Direction => Collect every line in the rows below that contains the word "instrument", and copy each of those lines in full.

++++++++

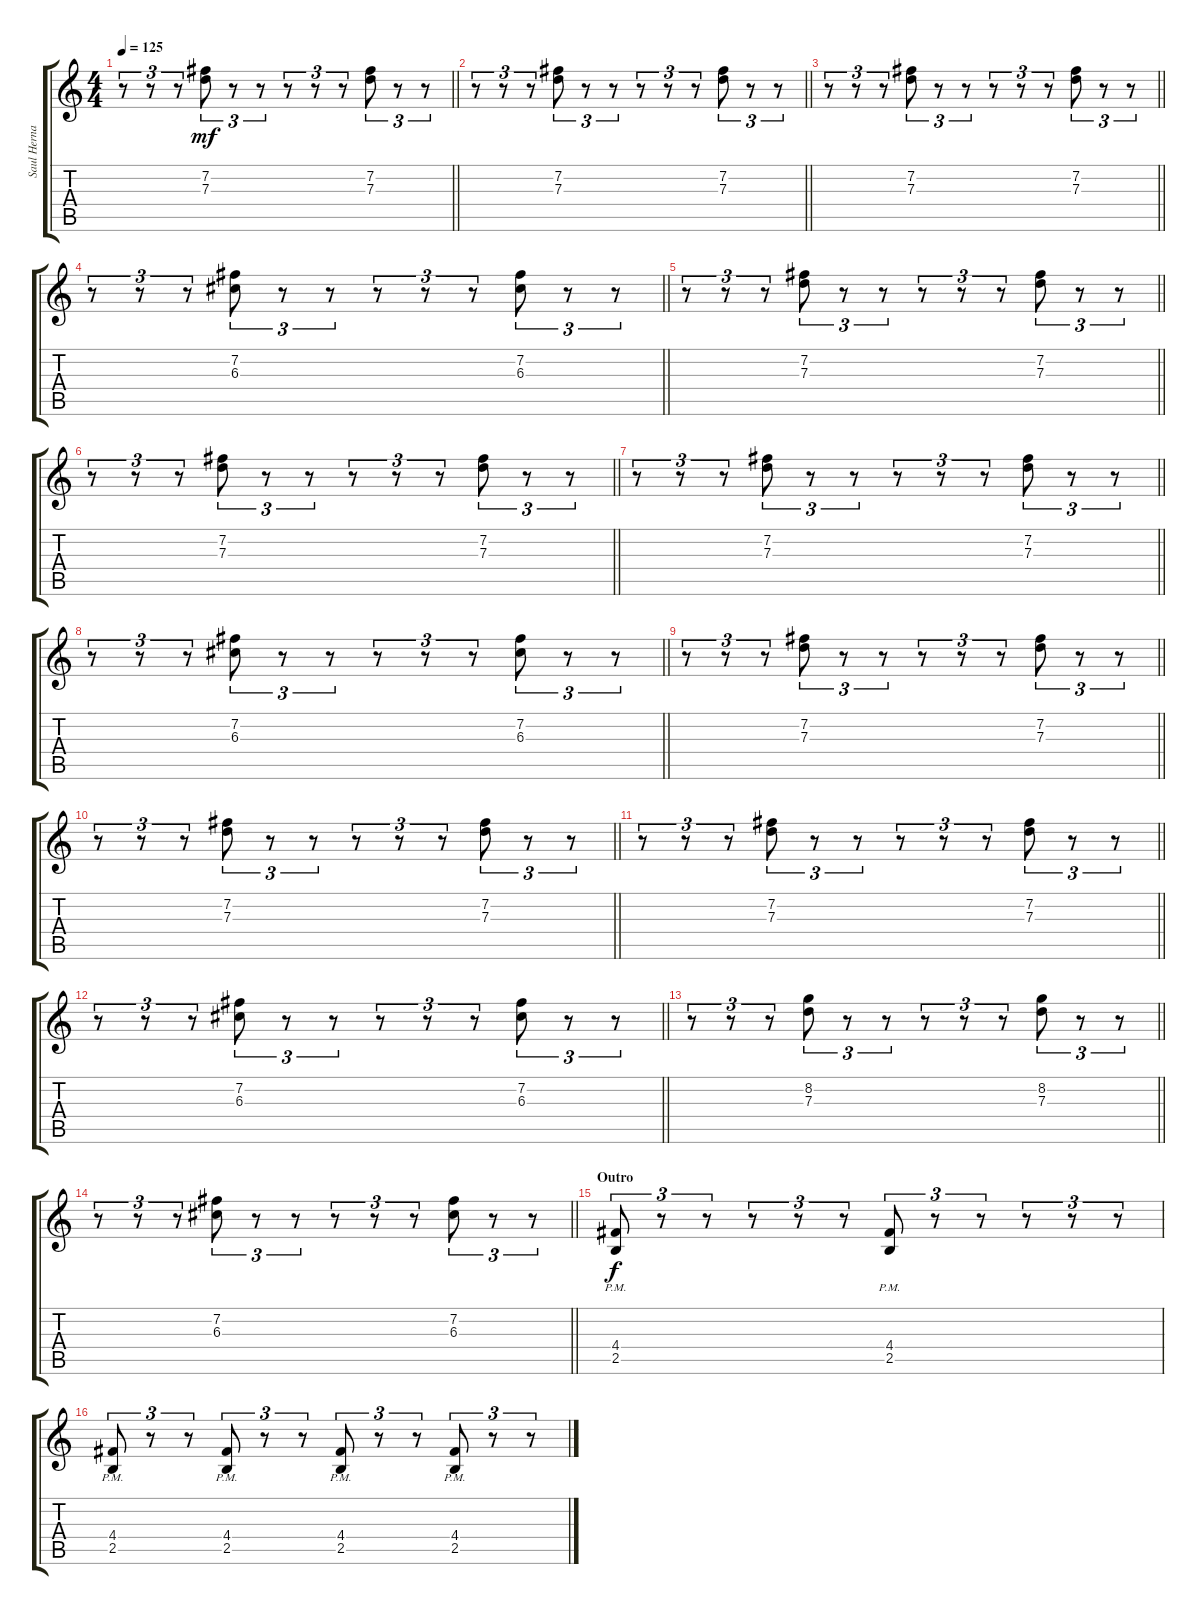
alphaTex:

\track ("Saul Hernandez" "Saul Herna") {instrument distortionguitar}
\staff {score tabs}
\tuning (E4 B3 G3 D3 A2 E2) {hide}
\ts (4 4)
\tempo 125
\clef g2
\barLineRight lightlight
\ks c
r.8{tu (3 2) dy mf} r.8{tu (3 2)} r.8{tu (3 2)} (7.2 7.3).8{tu (3 2)} r.8{tu (3 2)} r.8{tu (3 2)} r.8{tu (3 2)} r.8{tu (3 2)} r.8{tu (3 2)} (7.2 7.3).8{tu (3 2)} r.8{tu (3 2)} r.8{tu (3 2)} |
\barLineRight lightlight
r.8{tu (3 2)} r.8{tu (3 2)} r.8{tu (3 2)} (7.2 7.3).8{tu (3 2)} r.8{tu (3 2)} r.8{tu (3 2)} r.8{tu (3 2)} r.8{tu (3 2)} r.8{tu (3 2)} (7.2 7.3).8{tu (3 2)} r.8{tu (3 2)} r.8{tu (3 2)} |
\barLineRight lightlight
r.8{tu (3 2)} r.8{tu (3 2)} r.8{tu (3 2)} (7.2 7.3).8{tu (3 2)} r.8{tu (3 2)} r.8{tu (3 2)} r.8{tu (3 2)} r.8{tu (3 2)} r.8{tu (3 2)} (7.2 7.3).8{tu (3 2)} r.8{tu (3 2)} r.8{tu (3 2)} |
\barLineRight lightlight
r.8{tu (3 2)} r.8{tu (3 2)} r.8{tu (3 2)} (7.2 6.3).8{tu (3 2)} r.8{tu (3 2)} r.8{tu (3 2)} r.8{tu (3 2)} r.8{tu (3 2)} r.8{tu (3 2)} (7.2 6.3).8{tu (3 2)} r.8{tu (3 2)} r.8{tu (3 2)} |
\barLineRight lightlight
r.8{tu (3 2)} r.8{tu (3 2)} r.8{tu (3 2)} (7.2 7.3).8{tu (3 2)} r.8{tu (3 2)} r.8{tu (3 2)} r.8{tu (3 2)} r.8{tu (3 2)} r.8{tu (3 2)} (7.2 7.3).8{tu (3 2)} r.8{tu (3 2)} r.8{tu (3 2)} |
\barLineRight lightlight
r.8{tu (3 2)} r.8{tu (3 2)} r.8{tu (3 2)} (7.2 7.3).8{tu (3 2)} r.8{tu (3 2)} r.8{tu (3 2)} r.8{tu (3 2)} r.8{tu (3 2)} r.8{tu (3 2)} (7.2 7.3).8{tu (3 2)} r.8{tu (3 2)} r.8{tu (3 2)} |
\barLineRight lightlight
r.8{tu (3 2)} r.8{tu (3 2)} r.8{tu (3 2)} (7.2 7.3).8{tu (3 2)} r.8{tu (3 2)} r.8{tu (3 2)} r.8{tu (3 2)} r.8{tu (3 2)} r.8{tu (3 2)} (7.2 7.3).8{tu (3 2)} r.8{tu (3 2)} r.8{tu (3 2)} |
\barLineRight lightlight
r.8{tu (3 2)} r.8{tu (3 2)} r.8{tu (3 2)} (7.2 6.3).8{tu (3 2)} r.8{tu (3 2)} r.8{tu (3 2)} r.8{tu (3 2)} r.8{tu (3 2)} r.8{tu (3 2)} (7.2 6.3).8{tu (3 2)} r.8{tu (3 2)} r.8{tu (3 2)} |
\barLineRight lightlight
r.8{tu (3 2)} r.8{tu (3 2)} r.8{tu (3 2)} (7.2 7.3).8{tu (3 2)} r.8{tu (3 2)} r.8{tu (3 2)} r.8{tu (3 2)} r.8{tu (3 2)} r.8{tu (3 2)} (7.2 7.3).8{tu (3 2)} r.8{tu (3 2)} r.8{tu (3 2)} |
\barLineRight lightlight
r.8{tu (3 2)} r.8{tu (3 2)} r.8{tu (3 2)} (7.2 7.3).8{tu (3 2)} r.8{tu (3 2)} r.8{tu (3 2)} r.8{tu (3 2)} r.8{tu (3 2)} r.8{tu (3 2)} (7.2 7.3).8{tu (3 2)} r.8{tu (3 2)} r.8{tu (3 2)} |
\barLineRight lightlight
r.8{tu (3 2)} r.8{tu (3 2)} r.8{tu (3 2)} (7.2 7.3).8{tu (3 2)} r.8{tu (3 2)} r.8{tu (3 2)} r.8{tu (3 2)} r.8{tu (3 2)} r.8{tu (3 2)} (7.2 7.3).8{tu (3 2)} r.8{tu (3 2)} r.8{tu (3 2)} |
\barLineRight lightlight
r.8{tu (3 2)} r.8{tu (3 2)} r.8{tu (3 2)} (7.2 6.3).8{tu (3 2)} r.8{tu (3 2)} r.8{tu (3 2)} r.8{tu (3 2)} r.8{tu (3 2)} r.8{tu (3 2)} (7.2 6.3).8{tu (3 2)} r.8{tu (3 2)} r.8{tu (3 2)} |
\barLineRight lightlight
r.8{tu (3 2)} r.8{tu (3 2)} r.8{tu (3 2)} (8.2 7.3).8{tu (3 2)} r.8{tu (3 2)} r.8{tu (3 2)} r.8{tu (3 2)} r.8{tu (3 2)} r.8{tu (3 2)} (8.2 7.3).8{tu (3 2)} r.8{tu (3 2)} r.8{tu (3 2)} |
\barLineRight lightlight
r.8{tu (3 2)} r.8{tu (3 2)} r.8{tu (3 2)} (7.2 6.3).8{tu (3 2)} r.8{tu (3 2)} r.8{tu (3 2)} r.8{tu (3 2)} r.8{tu (3 2)} r.8{tu (3 2)} (7.2 6.3).8{tu (3 2)} r.8{tu (3 2)} r.8{tu (3 2)} |
\section ("" "Outro")
(4.4{pm} 2.5{pm}).8{tu (3 2) dy f} r.8{tu (3 2)} r.8{tu (3 2)} r.8{tu (3 2)} r.8{tu (3 2)} r.8{tu (3 2)} (4.4{pm} 2.5{pm}).8{tu (3 2)} r.8{tu (3 2)} r.8{tu (3 2)} r.8{tu (3 2)} r.8{tu (3 2)} r.8{tu (3 2)} |
(4.4{pm} 2.5{pm}).8{tu (3 2)} r.8{tu (3 2)} r.8{tu (3 2)} (4.4{pm} 2.5{pm}).8{tu (3 2)} r.8{tu (3 2)} r.8{tu (3 2)} (4.4{pm} 2.5{pm}).8{tu (3 2)} r.8{tu (3 2)} r.8{tu (3 2)} (4.4{pm} 2.5{pm}).8{tu (3 2)} r.8{tu (3 2)} r.8{tu (3 2)}
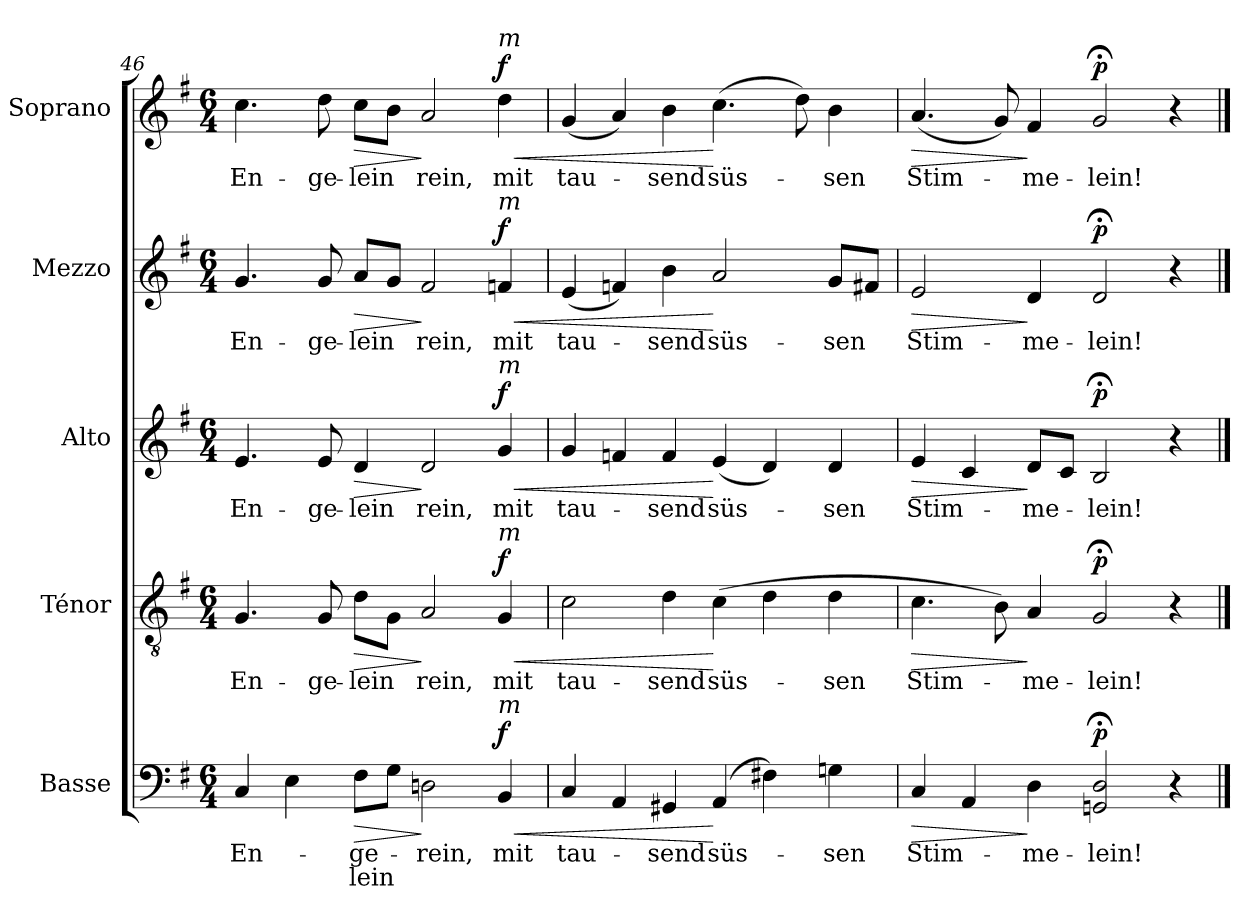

++++++++

Solution =>
\track ("Saul Hernandez" "Saul Herna") {instrument distortionguitar}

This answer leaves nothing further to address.